*The problem*.
Leaving out all pictures, give again each line exactly, from the start of the listing through the line that contains "Mühlenhof 38".

_ _ _ _

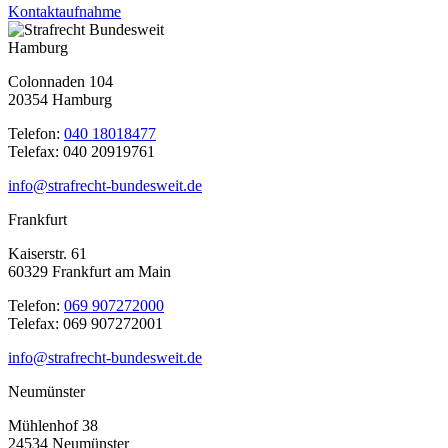
Kontaktaufnahme
Hamburg
Colonnaden 104
20354 Hamburg
Telefon:
040 18018477
Telefax: 040 20919761
info@strafrecht-bundesweit.de
Frankfurt
Kaiserstr. 61
60329 Frankfurt am Main
Telefon:
069 907272000
Telefax: 069 907272001
info@strafrecht-bundesweit.de
Neumünster
Mühlenhof 38
24534 Neumünster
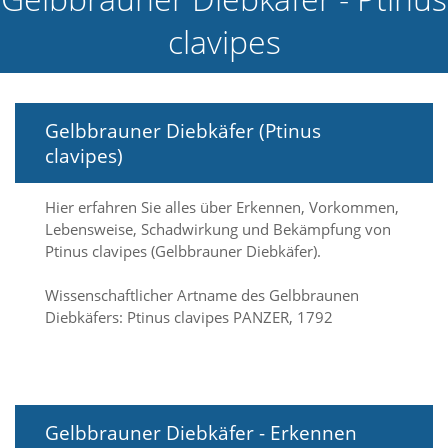
e
clavipes
l
c
h
e
C
Gelbbrauner Diebkäfer (Ptinus
o
o
clavipes)
k
i
e
Hier erfahren Sie alles über Erkennen, Vorkommen,
a
Lebensweise, Schadwirkung und Bekämpfung von
r
Ptinus clavipes (Gelbbrauner Diebkäfer).
t
S
Wissenschaftlicher Artname des Gelbbraunen
i
Diebkäfers: Ptinus clavipes PANZER, 1792
e
a
k
z
e
p
Gelbbrauner Diebkäfer - Erkennen
t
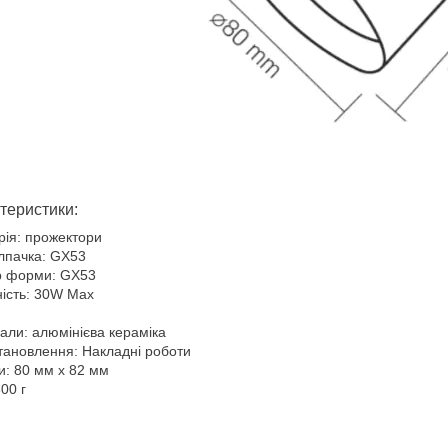
теристики:
рія: прожектори
лпачка: GX53
р форми: GX53
ість: 30W Max
али: алюмінієва кераміка
тановлення: Накладні роботи
и: 80 мм x 82 мм
300 г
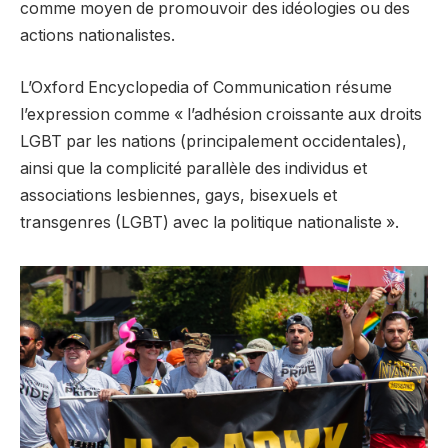
comme moyen de promouvoir des idéologies ou des
actions nationalistes.
L’Oxford Encyclopedia of Communication résume
l’expression comme « l’adhésion croissante aux droits
LGBT par les nations (principalement occidentales),
ainsi que la complicité parallèle des individus et
associations lesbiennes, gays, bisexuels et
transgenres (LGBT) avec la politique nationaliste ».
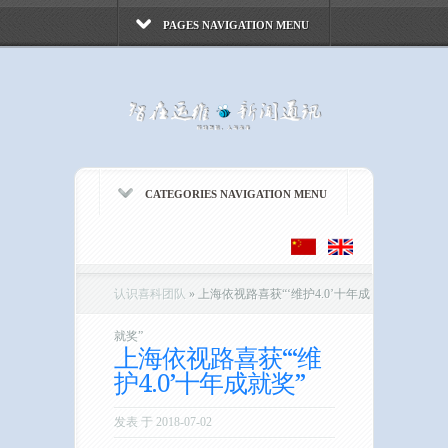
PAGES NAVIGATION MENU
CATEGORIES NAVIGATION MENU
认识喜科团队
»
上海依视路喜获“‘维护4.0’十年成
就奖”
上海依视路喜获“‘维
护4.0’十年成就奖”
发表 于 2018-07-02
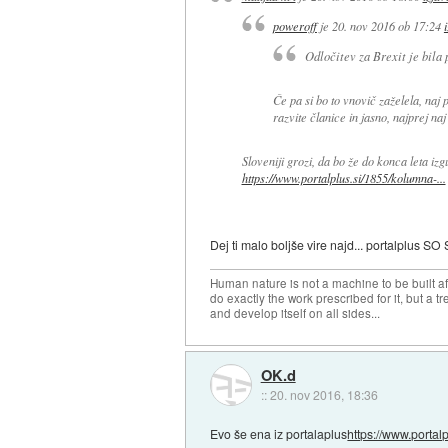
poweroff
je
20. nov 2016 ob 17:24
Odločitev za Brexit je bila 
Če pa si bo to vnovič zaželela, naj p
razvite članice in jasno, najprej naj
Sloveniji grozi, da bo že do konca leta iz
https://www.portalplus.si/1855/kolumna-...
Dej ti malo boljše vire najd... portalplus SO
Human nature is not a machine to be built af
do exactly the work prescribed for it, but a t
and develop itself on all sides...
OK.d
::
20. nov 2016, 18:36
Evo še ena iz portalaplus
https://www.portalp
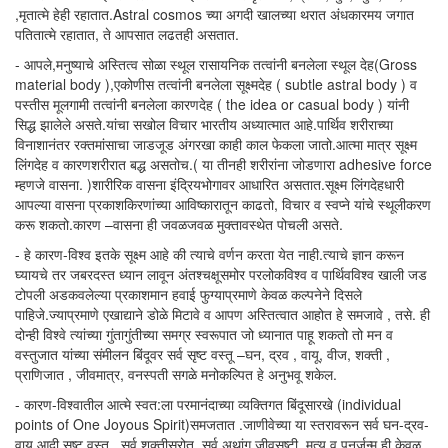
,मृतात्मे हेही रहातात.Astral cosmos च्या अगदी खालच्या थरात अंधकारमय जगात
पतितात्मे रहातात, ते आपसात लढतही असतात.
- आपले,मनुष्याचे अस्तित्व सोळा स्थूल रासायनिक तत्वांनी बनलेला स्थूल देह(Gross
material body ),एकोणीस तत्वांनी बनलेला सूक्ष्मदेह ( subtle astral body ) व
पस्तीस मूलगामी तत्वांनी बनलेला कारणदेह ( the idea or casual body ) यांनी
सिद्ध झालेले असते.यांचा सखोल विचार भारतीय अध्यात्मात आहे.पार्थिव शरीराच्या
विनाशानंतर रक्तमांसाचा जाडजूड अंगरखा काही काल फेकला जातो.आत्मा मात्र सूक्ष्म
लिंगदेह व कारणशरीरात बद्ध असतोच.( या तीनही शरीरांना जोडणारा adhesive force
म्हणजे वासना. )शारीरिक वासना इंद्रियभोगावर आधारित असतात.सूक्ष्म लिंगदेहधारी
आपल्या वासना प्रकाशकिरणांच्या आविष्कारातून काढतो, विचार व स्वप्ने यांचे स्थूलीकरण
करू शकतो.कारण –वासना ही जवळजवळ मुक्तावस्थेत पोचली असते.
- हे कारण-विश्व इतके सूक्ष्म आहे की त्याचे वर्णन करता येत नाही.त्याचे ज्ञान करून
घ्यायचे तर जबरदस्त ध्यान लावून अंतश्चक्षूसमोर परलोकविश्व व पार्थिवविश्व खाली जड
टोपली अडकवलेल्या प्रकाशमान हवाई फुग्याप्रमाणे केवळ कल्पनेने दिसले
पाहिजे.ज्याप्रमाणे एखाद्याने डोळे मिटावे व आपण अस्तित्वात आहोत हे समजावे , तसे. ही
दोन्ही विश्वे त्यांच्या गुंतागुंतीच्या समग्र स्वरूपात जो ध्यानात पाहू शकतो तो मन व
वस्तुजात यांच्या संमीलन बिंदूवर सर्व सृष्ट वस्तू –घन, द्रव , वायू, वीज, शक्ती ,
प्राणिजात , जीवमात्र, वनस्पती सगळे मनोकल्पित हे अनुभवू शकेल.
- कारण-विश्वातील आत्मे स्वत:ला परमानंदाच्या व्यक्तिगत बिंदूसारखे (individual
points of One Joyous Spirit)समजतात .जाणीवेच्या या स्तरावरून सर्व घन-द्रव-
वायू आदी सृष्ट वस्तू , सर्व शक्तीस्रोत, सर्व अथांग जीवसृष्टी, मृत्यु व पुनर्जन्म ही केवळ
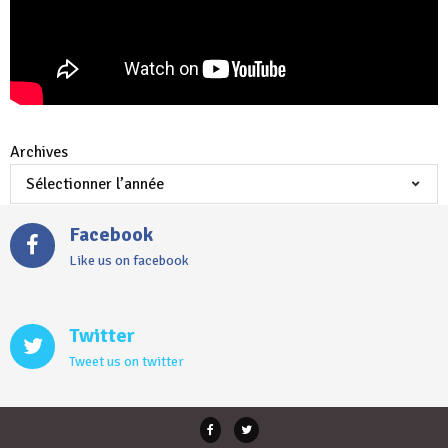
Archives
Facebook
Like us on facebook
Twitter
Tweet us on twitter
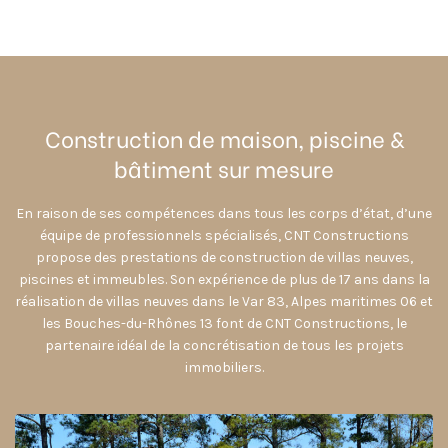
Construction de maison, piscine &
bâtiment sur mesure
En raison de ses compétences dans tous les corps d’état, d’une
équipe de professionnels spécialisés, CNT Constructions
propose des prestations de construction de villas neuves,
piscines et immeubles. Son expérience de plus de 17 ans dans la
réalisation de villas neuves dans le Var 83, Alpes maritimes 06 et
les Bouches-du-Rhônes 13 font de CNT Constructions, le
partenaire idéal de la concrétisation de tous les projets
immobiliers.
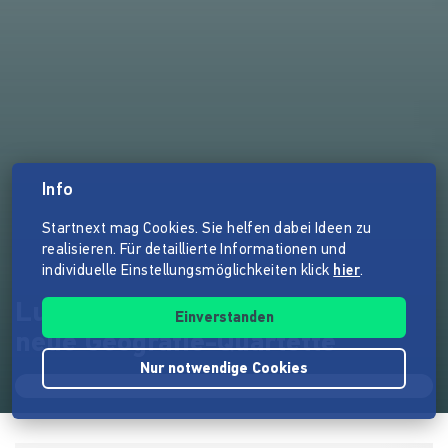
Info
Startnext mag Cookies. Sie helfen dabei Ideen zu
realisieren. Für detaillierte Informationen und
individuelle Einstellungsmöglichkeiten klick
hier
.
Lust die Welt zu erkunden? 4
Einverstanden
neue Geografie-Quartette
Nur notwendige Cookies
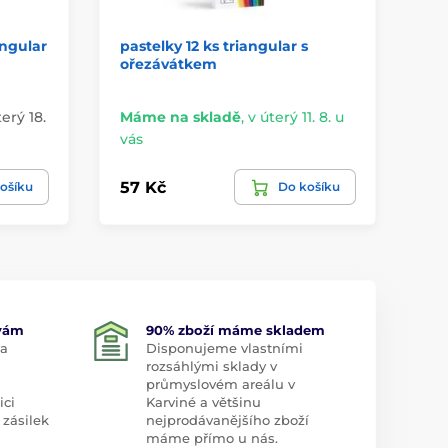
angular
pastelky 12 ks triangular s
pa
ořezávátkem
tr
63
terý 18.
Máme na skladě
,
v úterý 11. 8. u
Do
vás
8. 
57 Kč
73
ošíku
Do košíku
 vám
90% zboží máme skladem
 a
Disponujeme vlastními
rozsáhlými sklady v
průmyslovém areálu v
ici
Karviné a většinu
 zásilek
nejprodávanějšího zboží
máme přímo u nás.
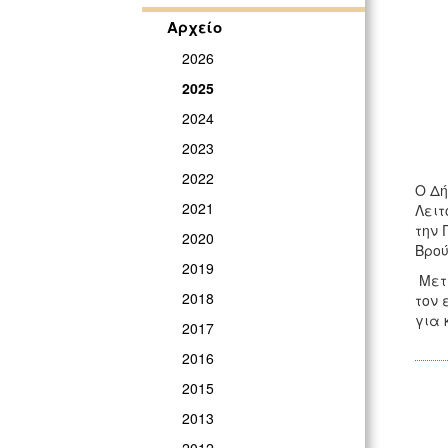
Αρχείο
2026
2025
2024
2023
2022
Ο Δή
2021
Λειτ
την 
2020
Βρού
2019
Μετά
2018
τον 
για 
2017
2016
2015
2013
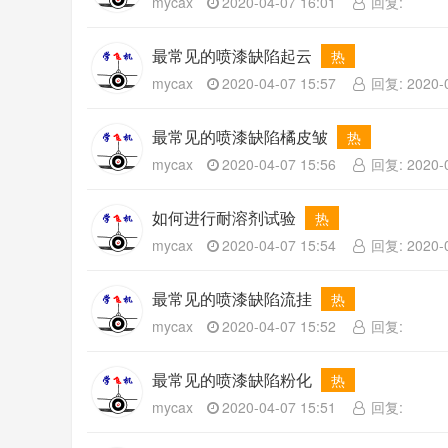
mycax
2020-04-07 16:01
回复:
最常见的喷漆缺陷起云
热
mycax
2020-04-07 15:57
回复: 2020-0
最常见的喷漆缺陷橘皮皱
热
mycax
2020-04-07 15:56
回复: 2020-0
如何进行耐溶剂试验
热
mycax
2020-04-07 15:54
回复: 2020-0
最常见的喷漆缺陷流挂
热
mycax
2020-04-07 15:52
回复:
最常见的喷漆缺陷粉化
热
mycax
2020-04-07 15:51
回复:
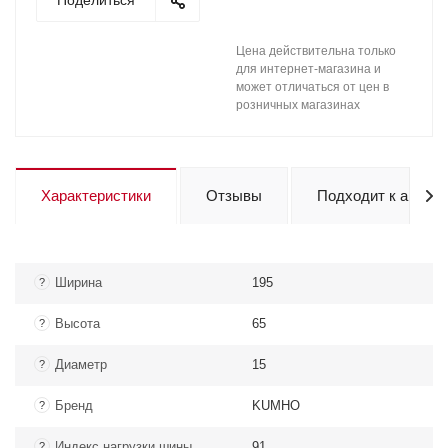
Поделиться
Цена действительна только
для интернет-магазина и
может отличаться от цен в
розничных магазинах
Характеристики
Отзывы
Подходит к авто
Ширина
195
?
Высота
65
?
Диаметр
15
?
Бренд
KUMHO
?
Индекс нагрузки шины
91
?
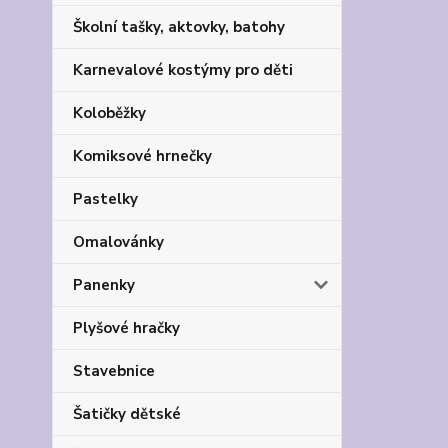
Školní tašky, aktovky, batohy
Karnevalové kostýmy pro děti
Koloběžky
Komiksové hrnečky
Pastelky
Omalovánky
Panenky
Plyšové hračky
Stavebnice
Šatičky dětské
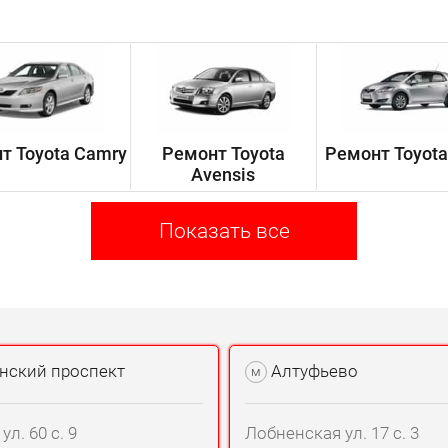
т Toyota Camry
Ремонт Toyota
Ремонт Toyota
Avensis
Показать все
нский проспект
Алтуфьево
м
л. 60 с. 9
Лобненская ул. 17 с. 3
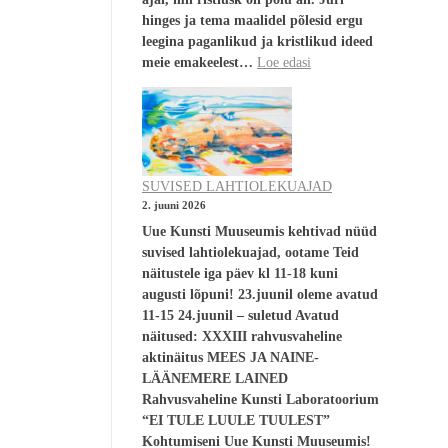
hinges ja tema maalidel põlesid ergu
leegina paganlikud ja kristlikud ideed
meie emakeelest…
Loe edasi
SUVISED LAHTIOLEKUAJAD
2. juuni 2026
Uue Kunsti Muuseumis kehtivad nüüd
suvised lahtiolekuajad, ootame Teid
näitustele iga päev kl 11-18 kuni
augusti lõpuni! 23.juunil oleme avatud
11-15 24.juunil – suletud Avatud
näitused: XXXIII rahvusvaheline
aktinäitus MEES JA NAINE-
LÄÄNEMERE LAINED
Rahvusvaheline Kunsti Laboratoorium
“EI TULE LUULE TUULEST”
Kohtumiseni Uue Kunsti Muuseumis!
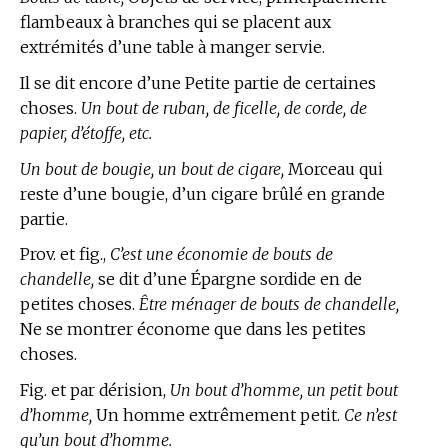
flambeaux à branches qui se placent aux
extrémités d’une table à manger servie.
Il se dit encore d’une Petite partie de certaines
choses.
Un bout de ruban, de ficelle, de corde, de
papier, d’étoffe, etc.
Un bout de bougie, un bout de cigare,
Morceau qui
reste d’une bougie, d’un cigare brûlé en grande
partie.
Prov. et fig.,
C’est une économie de bouts de
chandelle,
se dit d’une Épargne sordide en de
petites choses.
Être ménager de bouts de chandelle,
Ne se montrer économe que dans les petites
choses.
Fig. et par dérision,
Un bout d’homme, un petit bout
d’homme,
Un homme extrêmement petit.
Ce n’est
qu’un bout d’homme.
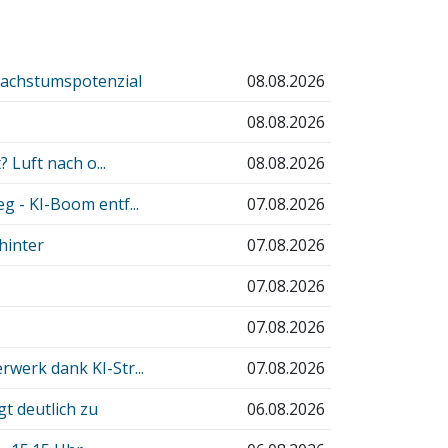
Wachstumspotenzial
08.08.2026
08.08.2026
 Luft nach o...
08.08.2026
 - KI-Boom entf...
07.08.2026
hinter
07.08.2026
07.08.2026
07.08.2026
erk dank KI-Str...
07.08.2026
t deutlich zu
06.08.2026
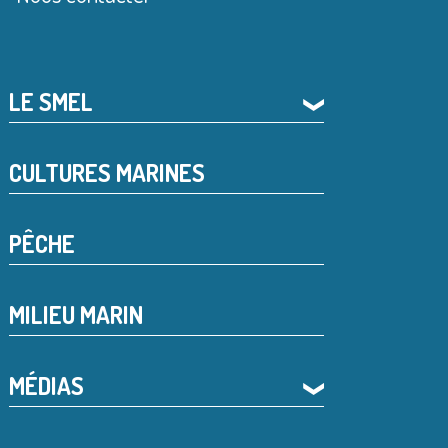
LE SMEL
❯
CULTURES MARINES
PÊCHE
MILIEU MARIN
MÉDIAS
❯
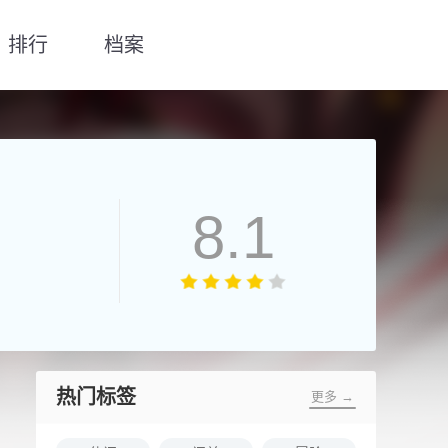
排行
档案
8.1
热门标签
更多 →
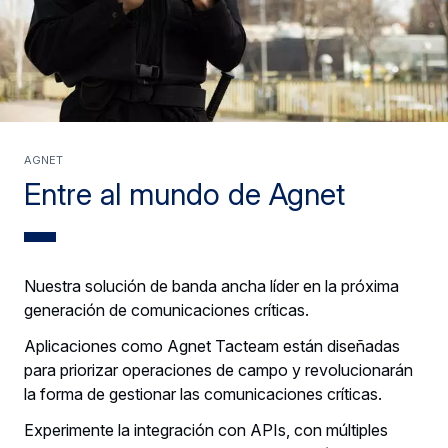
AGNET
Entre al mundo de Agnet
Nuestra solución de banda ancha líder en la próxima
generación de comunicaciones críticas.
Aplicaciones como Agnet Tacteam están diseñadas
para priorizar operaciones de campo y revolucionarán
la forma de gestionar las comunicaciones críticas.
Experimente la integración con APIs, con múltiples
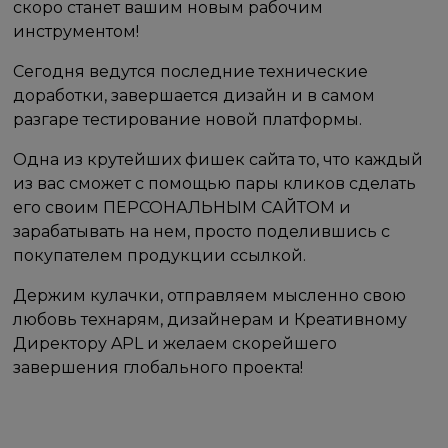
скоро станет вашим новым рабочим
инструментом!
Сегодня ведутся последние технические
доработки, завершается дизайн и в самом
разгаре тестирование новой платформы.
Одна из крутейших фишек сайта то, что каждый
из вас сможет с помощью пары кликов сделать
его своим ПЕРСОНАЛЬНЫМ САЙТОМ и
зарабатывать на нем, просто поделившись с
покупателем продукции ссылкой.
Держим кулачки, отправляем мысленно свою
любовь технарям, дизайнерам и Креативному
Директору APL и желаем скорейшего
завершения глобального проекта!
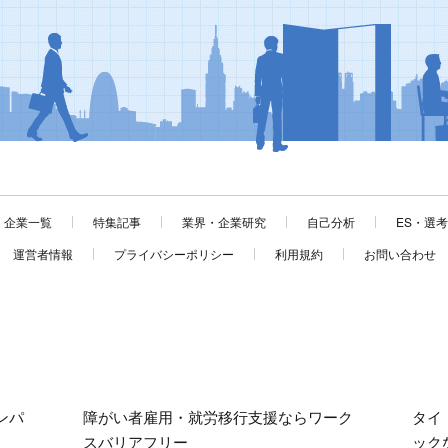
企業一覧
特集記事
業界・企業研究
自己分析
ES・選
運営者情報
プライバシーポリシー
利用規約
お問い合わせ
ンパ
障がい者雇用・就労移行支援ならワーク
タイ
スバリアフリー
ック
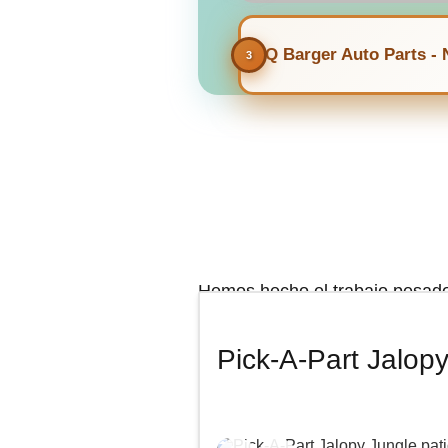
LKQ Barger Auto Parts -
Hemos hecho el trabajo pesado 
reseñas de la gente, para trae
Pick-A-Part Jalop
✅Utilizamos un algoritmo que an
calificaciones, asegurando que 
cercana para comprar tus pieza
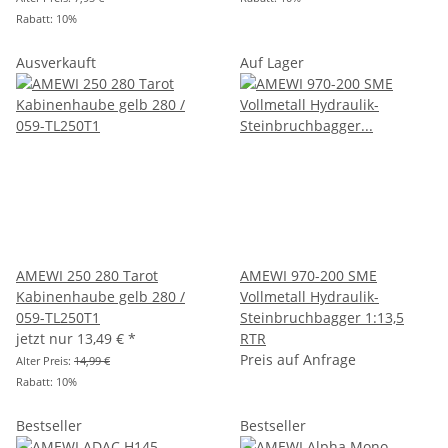
Rabatt:
10%
Ausverkauft
Auf Lager
AMEWI 250 280 Tarot
AMEWI 970-200 SME
Kabinenhaube gelb 280 /
Vollmetall Hydraulik-
059-TL250T1
Steinbruchbagger 1:13,5
jetzt nur
13,49 €
*
RTR
Preis auf Anfrage
Alter Preis:
14,99 €
Rabatt:
10%
Bestseller
Bestseller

_ _ _ _

*Response*.
Kontaktaufnahme
Hamburg
Colonnaden 104
20354 Hamburg
Telefon:
040 18018477
Telefax: 040 20919761
info@strafrecht-bundesweit.de
Frankfurt
Kaiserstr. 61
60329 Frankfurt am Main
Telefon:
069 907272000
Telefax: 069 907272001
info@strafrecht-bundesweit.de
Neumünster
Mühlenhof 38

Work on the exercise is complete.